Problem to work on:
Reproduce every one of the records below word for word, but omit the pictures.

Data visualization images

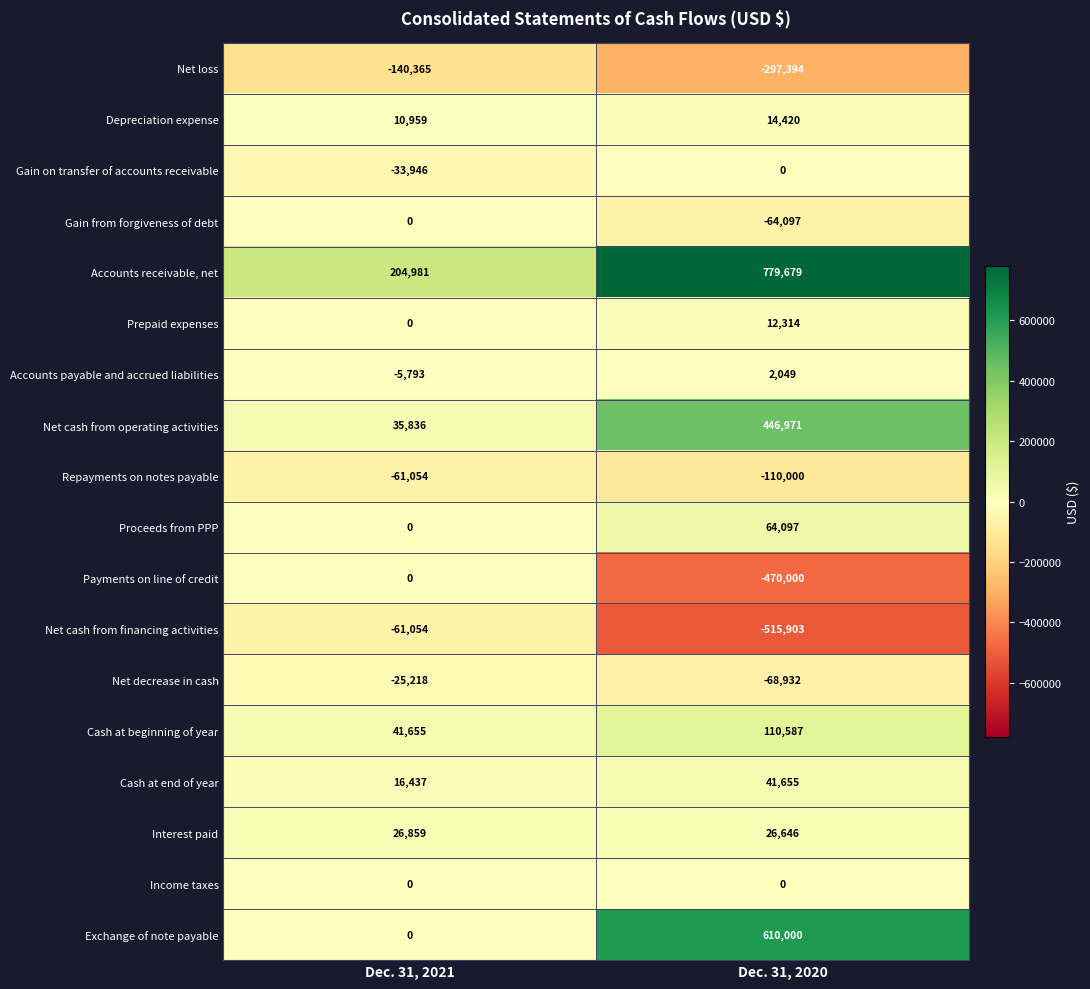

What is the greatest value displayed?

779679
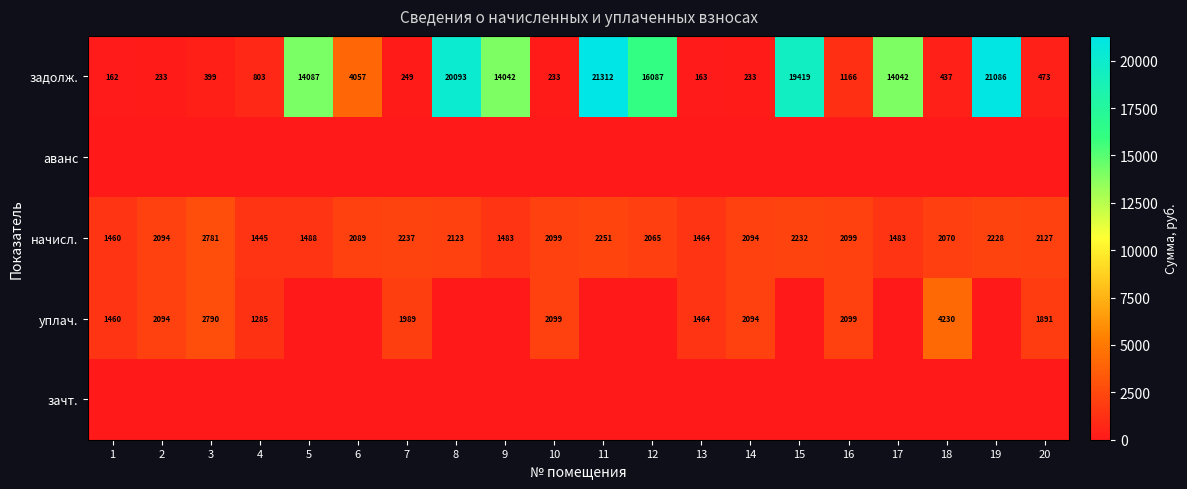

The начисл. series shows 1445 at 4. True or false?

True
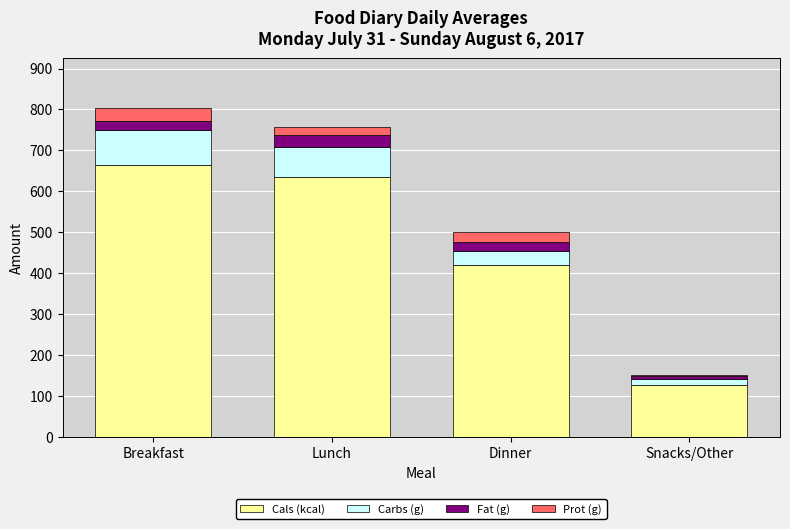

Is it true that Cals (kcal) equals 962.7 at Lunch?

False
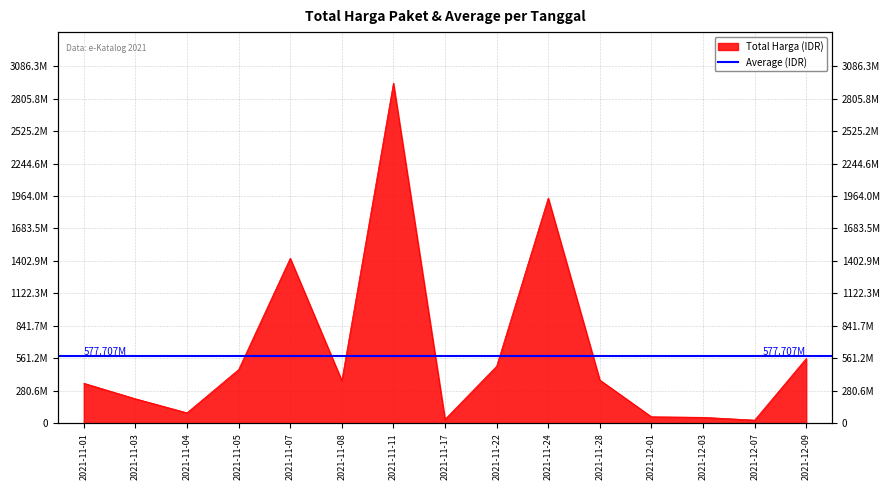

At which category does the chart reach its minimum across all series?

2021-12-07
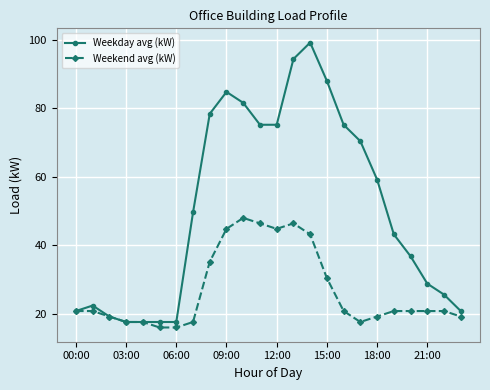

Which series has the widest spread of values?

Weekday avg (kW)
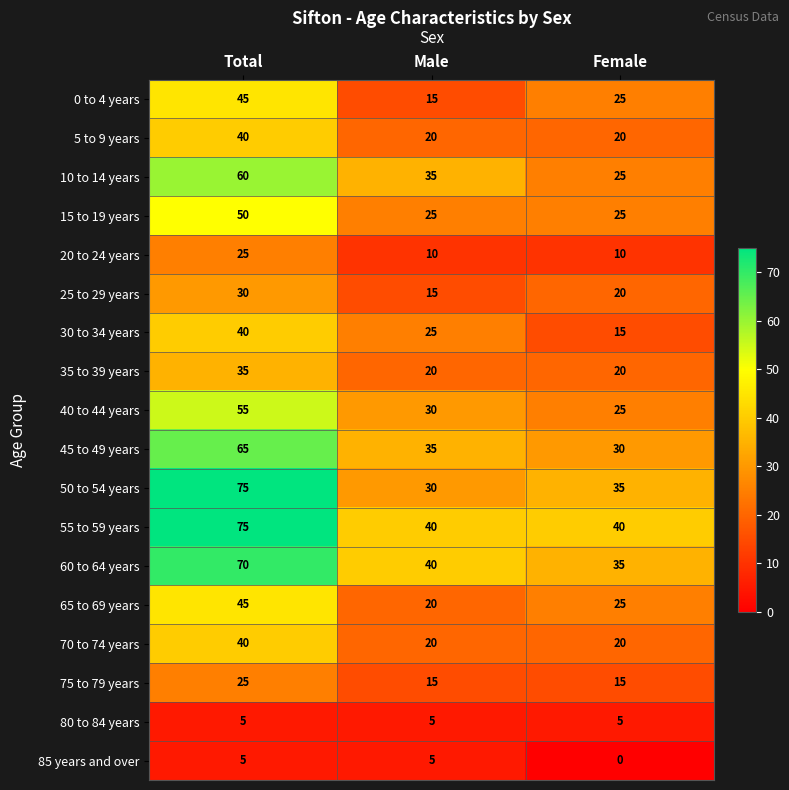

The 80 to 84 years series shows 2 at Female. True or false?

False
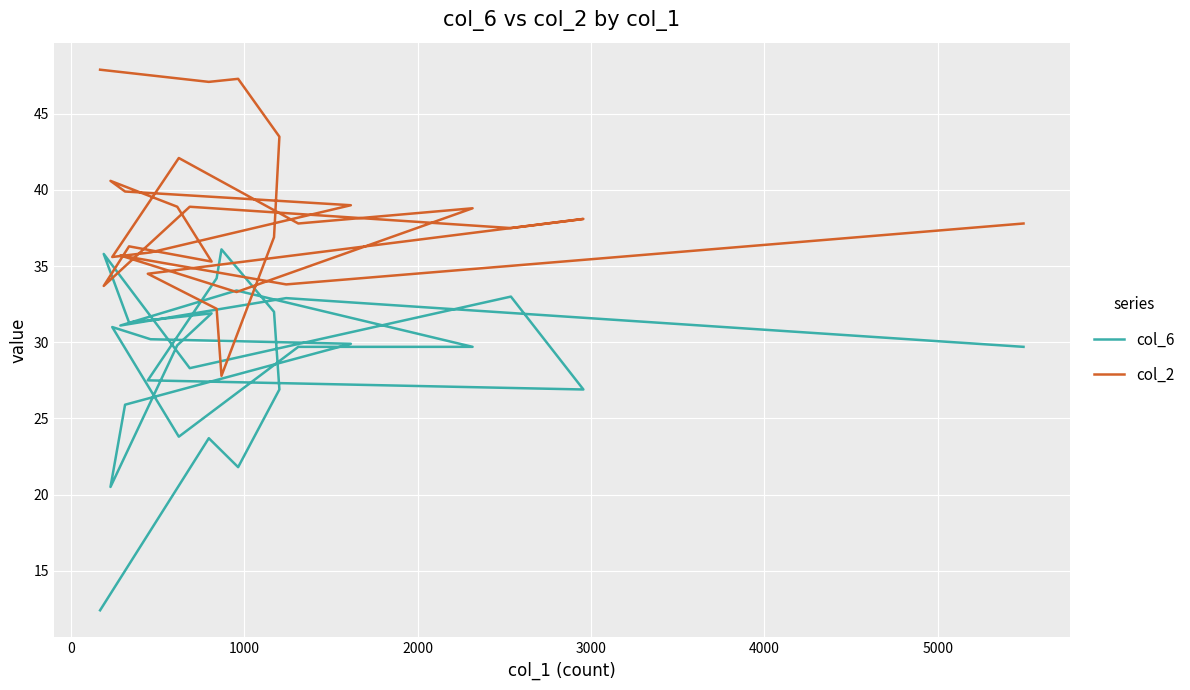

What is the difference between the highest and lowest values at 1000?

4.6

Answer for the task:
What is the greatest value displayed?

779679

The начисл. series shows 1445 at 4. True or false?

True

Is it true that Cals (kcal) equals 962.7 at Lunch?

False

At which category does the chart reach its minimum across all series?

2021-12-07

Which series has the widest spread of values?

Weekday avg (kW)

The 80 to 84 years series shows 2 at Female. True or false?

False

What is the difference between the highest and lowest values at 1000?

4.6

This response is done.